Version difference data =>
------------------------------------------------

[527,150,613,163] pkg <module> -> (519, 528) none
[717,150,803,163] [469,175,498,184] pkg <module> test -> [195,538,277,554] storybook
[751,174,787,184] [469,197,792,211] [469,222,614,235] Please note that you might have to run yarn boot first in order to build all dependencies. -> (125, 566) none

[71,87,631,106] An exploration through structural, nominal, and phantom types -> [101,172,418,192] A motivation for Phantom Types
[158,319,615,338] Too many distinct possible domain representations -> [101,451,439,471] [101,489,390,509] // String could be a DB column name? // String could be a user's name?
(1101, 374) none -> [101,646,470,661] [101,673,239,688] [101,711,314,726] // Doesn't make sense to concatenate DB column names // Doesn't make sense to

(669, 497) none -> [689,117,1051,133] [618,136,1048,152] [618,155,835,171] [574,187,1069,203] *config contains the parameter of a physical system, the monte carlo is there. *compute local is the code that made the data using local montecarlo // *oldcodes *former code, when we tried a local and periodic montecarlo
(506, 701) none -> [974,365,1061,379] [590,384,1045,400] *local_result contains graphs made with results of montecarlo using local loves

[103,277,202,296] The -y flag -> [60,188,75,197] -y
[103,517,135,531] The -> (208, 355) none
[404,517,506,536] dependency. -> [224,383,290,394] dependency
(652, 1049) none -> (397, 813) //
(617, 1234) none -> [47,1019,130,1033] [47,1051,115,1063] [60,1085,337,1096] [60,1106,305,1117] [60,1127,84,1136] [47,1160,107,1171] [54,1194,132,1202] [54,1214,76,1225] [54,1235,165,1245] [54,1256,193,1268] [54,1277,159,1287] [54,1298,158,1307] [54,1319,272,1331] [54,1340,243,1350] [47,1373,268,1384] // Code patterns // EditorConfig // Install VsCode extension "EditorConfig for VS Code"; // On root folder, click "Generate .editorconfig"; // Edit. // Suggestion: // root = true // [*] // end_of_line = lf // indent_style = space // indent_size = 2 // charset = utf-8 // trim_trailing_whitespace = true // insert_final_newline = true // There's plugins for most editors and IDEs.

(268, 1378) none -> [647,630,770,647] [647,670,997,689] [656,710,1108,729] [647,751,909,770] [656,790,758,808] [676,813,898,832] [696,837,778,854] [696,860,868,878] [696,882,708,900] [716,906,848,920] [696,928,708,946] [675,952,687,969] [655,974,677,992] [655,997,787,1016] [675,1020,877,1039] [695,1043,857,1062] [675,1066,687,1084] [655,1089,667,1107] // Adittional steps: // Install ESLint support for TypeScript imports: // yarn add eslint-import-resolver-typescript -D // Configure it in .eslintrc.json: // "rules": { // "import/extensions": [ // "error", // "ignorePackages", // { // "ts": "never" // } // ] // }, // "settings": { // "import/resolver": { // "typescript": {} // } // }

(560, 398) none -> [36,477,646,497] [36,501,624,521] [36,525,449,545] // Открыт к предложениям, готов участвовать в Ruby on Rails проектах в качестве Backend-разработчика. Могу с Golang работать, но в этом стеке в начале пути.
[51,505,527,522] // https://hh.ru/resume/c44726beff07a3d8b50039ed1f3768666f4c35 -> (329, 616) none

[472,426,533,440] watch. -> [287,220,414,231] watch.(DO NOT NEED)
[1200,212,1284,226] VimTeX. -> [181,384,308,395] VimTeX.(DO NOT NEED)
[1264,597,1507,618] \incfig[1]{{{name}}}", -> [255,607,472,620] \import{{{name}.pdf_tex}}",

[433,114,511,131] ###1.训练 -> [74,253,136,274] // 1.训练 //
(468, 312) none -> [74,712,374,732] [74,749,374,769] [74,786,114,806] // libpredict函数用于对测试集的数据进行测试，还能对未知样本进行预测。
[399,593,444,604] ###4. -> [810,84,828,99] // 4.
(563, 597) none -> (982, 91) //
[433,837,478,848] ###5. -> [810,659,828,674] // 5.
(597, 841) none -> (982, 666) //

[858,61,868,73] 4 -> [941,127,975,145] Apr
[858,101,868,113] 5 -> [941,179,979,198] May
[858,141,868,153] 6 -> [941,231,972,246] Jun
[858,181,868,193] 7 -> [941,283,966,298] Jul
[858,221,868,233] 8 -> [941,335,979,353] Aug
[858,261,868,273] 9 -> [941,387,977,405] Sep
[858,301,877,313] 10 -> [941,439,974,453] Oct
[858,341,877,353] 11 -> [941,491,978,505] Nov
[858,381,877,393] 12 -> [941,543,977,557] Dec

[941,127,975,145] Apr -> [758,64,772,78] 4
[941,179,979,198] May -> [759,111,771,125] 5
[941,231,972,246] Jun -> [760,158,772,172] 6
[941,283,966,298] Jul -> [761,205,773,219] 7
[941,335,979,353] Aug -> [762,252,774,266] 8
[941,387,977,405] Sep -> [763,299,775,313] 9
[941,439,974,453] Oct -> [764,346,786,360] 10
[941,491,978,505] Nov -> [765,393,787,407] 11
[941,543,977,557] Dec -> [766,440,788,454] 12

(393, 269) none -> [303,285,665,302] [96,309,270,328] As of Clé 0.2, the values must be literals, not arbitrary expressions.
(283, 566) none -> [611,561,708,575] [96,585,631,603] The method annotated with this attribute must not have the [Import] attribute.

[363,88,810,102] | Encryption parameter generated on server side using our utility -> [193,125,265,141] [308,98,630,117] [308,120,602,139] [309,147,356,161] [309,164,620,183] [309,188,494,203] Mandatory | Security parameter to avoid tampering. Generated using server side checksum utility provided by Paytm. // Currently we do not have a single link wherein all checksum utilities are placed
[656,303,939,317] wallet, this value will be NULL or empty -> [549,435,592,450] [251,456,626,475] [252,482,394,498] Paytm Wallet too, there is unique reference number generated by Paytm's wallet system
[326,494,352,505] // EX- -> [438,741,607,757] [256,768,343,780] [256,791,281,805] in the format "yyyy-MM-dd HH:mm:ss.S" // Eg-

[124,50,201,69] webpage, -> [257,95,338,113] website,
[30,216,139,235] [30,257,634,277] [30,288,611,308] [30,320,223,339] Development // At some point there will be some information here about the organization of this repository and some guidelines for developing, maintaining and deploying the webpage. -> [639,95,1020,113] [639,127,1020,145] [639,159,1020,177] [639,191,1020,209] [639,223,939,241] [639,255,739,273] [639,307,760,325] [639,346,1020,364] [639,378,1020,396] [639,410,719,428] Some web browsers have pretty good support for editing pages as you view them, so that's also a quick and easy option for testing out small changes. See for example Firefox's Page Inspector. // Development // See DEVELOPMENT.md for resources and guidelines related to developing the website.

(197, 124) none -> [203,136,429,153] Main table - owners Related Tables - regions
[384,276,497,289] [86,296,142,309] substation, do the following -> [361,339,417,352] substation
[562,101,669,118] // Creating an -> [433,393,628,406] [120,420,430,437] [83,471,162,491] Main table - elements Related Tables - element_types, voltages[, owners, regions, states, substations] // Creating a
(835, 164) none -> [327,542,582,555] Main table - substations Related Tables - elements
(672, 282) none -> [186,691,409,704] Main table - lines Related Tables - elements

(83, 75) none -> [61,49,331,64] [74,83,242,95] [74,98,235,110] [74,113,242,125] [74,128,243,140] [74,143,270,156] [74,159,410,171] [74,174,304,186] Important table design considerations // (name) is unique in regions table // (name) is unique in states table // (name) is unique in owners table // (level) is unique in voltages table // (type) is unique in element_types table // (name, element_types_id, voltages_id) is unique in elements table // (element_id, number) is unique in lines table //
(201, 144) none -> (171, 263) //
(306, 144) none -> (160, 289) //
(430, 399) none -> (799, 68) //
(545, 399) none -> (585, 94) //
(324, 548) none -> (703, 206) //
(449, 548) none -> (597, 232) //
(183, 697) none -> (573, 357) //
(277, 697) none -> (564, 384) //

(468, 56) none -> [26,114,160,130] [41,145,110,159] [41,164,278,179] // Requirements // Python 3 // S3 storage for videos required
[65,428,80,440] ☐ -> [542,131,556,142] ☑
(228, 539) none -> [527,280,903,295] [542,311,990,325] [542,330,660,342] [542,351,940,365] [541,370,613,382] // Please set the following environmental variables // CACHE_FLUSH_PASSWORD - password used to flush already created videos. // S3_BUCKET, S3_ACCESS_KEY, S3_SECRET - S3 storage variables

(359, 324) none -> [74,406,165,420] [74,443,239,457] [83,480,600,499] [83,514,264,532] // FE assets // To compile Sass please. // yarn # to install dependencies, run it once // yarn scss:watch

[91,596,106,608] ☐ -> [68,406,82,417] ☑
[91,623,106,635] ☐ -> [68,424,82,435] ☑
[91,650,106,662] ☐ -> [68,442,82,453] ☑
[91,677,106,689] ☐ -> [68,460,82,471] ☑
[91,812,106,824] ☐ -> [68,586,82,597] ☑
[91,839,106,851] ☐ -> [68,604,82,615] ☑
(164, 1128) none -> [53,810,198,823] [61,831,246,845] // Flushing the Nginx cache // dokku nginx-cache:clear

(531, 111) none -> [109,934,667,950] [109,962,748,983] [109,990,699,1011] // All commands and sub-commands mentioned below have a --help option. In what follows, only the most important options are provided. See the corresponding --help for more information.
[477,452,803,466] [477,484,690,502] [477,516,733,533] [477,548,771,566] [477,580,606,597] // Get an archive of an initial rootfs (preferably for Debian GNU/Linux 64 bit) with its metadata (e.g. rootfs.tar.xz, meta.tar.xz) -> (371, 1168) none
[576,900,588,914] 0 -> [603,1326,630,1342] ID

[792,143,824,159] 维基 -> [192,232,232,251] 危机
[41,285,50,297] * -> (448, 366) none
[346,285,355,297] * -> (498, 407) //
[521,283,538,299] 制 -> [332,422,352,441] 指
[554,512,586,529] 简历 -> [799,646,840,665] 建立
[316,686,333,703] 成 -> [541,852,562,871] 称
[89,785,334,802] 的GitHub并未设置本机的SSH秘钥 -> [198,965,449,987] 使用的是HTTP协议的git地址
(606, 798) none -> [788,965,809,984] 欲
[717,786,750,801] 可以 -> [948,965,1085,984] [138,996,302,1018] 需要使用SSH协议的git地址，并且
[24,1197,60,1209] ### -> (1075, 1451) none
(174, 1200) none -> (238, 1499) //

------------------------------------------------

Activity => From the data above, output exactly the lines between the one containing "(597, 841) none -> (982, 666) //" and the one containing "[124,50,201,69] webpage, ->", counting both of them.

Solution to the exercise =>
(597, 841) none -> (982, 666) //

[858,61,868,73] 4 -> [941,127,975,145] Apr
[858,101,868,113] 5 -> [941,179,979,198] May
[858,141,868,153] 6 -> [941,231,972,246] Jun
[858,181,868,193] 7 -> [941,283,966,298] Jul
[858,221,868,233] 8 -> [941,335,979,353] Aug
[858,261,868,273] 9 -> [941,387,977,405] Sep
[858,301,877,313] 10 -> [941,439,974,453] Oct
[858,341,877,353] 11 -> [941,491,978,505] Nov
[858,381,877,393] 12 -> [941,543,977,557] Dec

[941,127,975,145] Apr -> [758,64,772,78] 4
[941,179,979,198] May -> [759,111,771,125] 5
[941,231,972,246] Jun -> [760,158,772,172] 6
[941,283,966,298] Jul -> [761,205,773,219] 7
[941,335,979,353] Aug -> [762,252,774,266] 8
[941,387,977,405] Sep -> [763,299,775,313] 9
[941,439,974,453] Oct -> [764,346,786,360] 10
[941,491,978,505] Nov -> [765,393,787,407] 11
[941,543,977,557] Dec -> [766,440,788,454] 12

(393, 269) none -> [303,285,665,302] [96,309,270,328] As of Clé 0.2, the values must be literals, not arbitrary expressions.
(283, 566) none -> [611,561,708,575] [96,585,631,603] The method annotated with this attribute must not have the [Import] attribute.

[363,88,810,102] | Encryption parameter generated on server side using our utility -> [193,125,265,141] [308,98,630,117] [308,120,602,139] [309,147,356,161] [309,164,620,183] [309,188,494,203] Mandatory | Security parameter to avoid tampering. Generated using server side checksum utility provided by Paytm. // Currently we do not have a single link wherein all checksum utilities are placed
[656,303,939,317] wallet, this value will be NULL or empty -> [549,435,592,450] [251,456,626,475] [252,482,394,498] Paytm Wallet too, there is unique reference number generated by Paytm's wallet system
[326,494,352,505] // EX- -> [438,741,607,757] [256,768,343,780] [256,791,281,805] in the format "yyyy-MM-dd HH:mm:ss.S" // Eg-

[124,50,201,69] webpage, -> [257,95,338,113] website,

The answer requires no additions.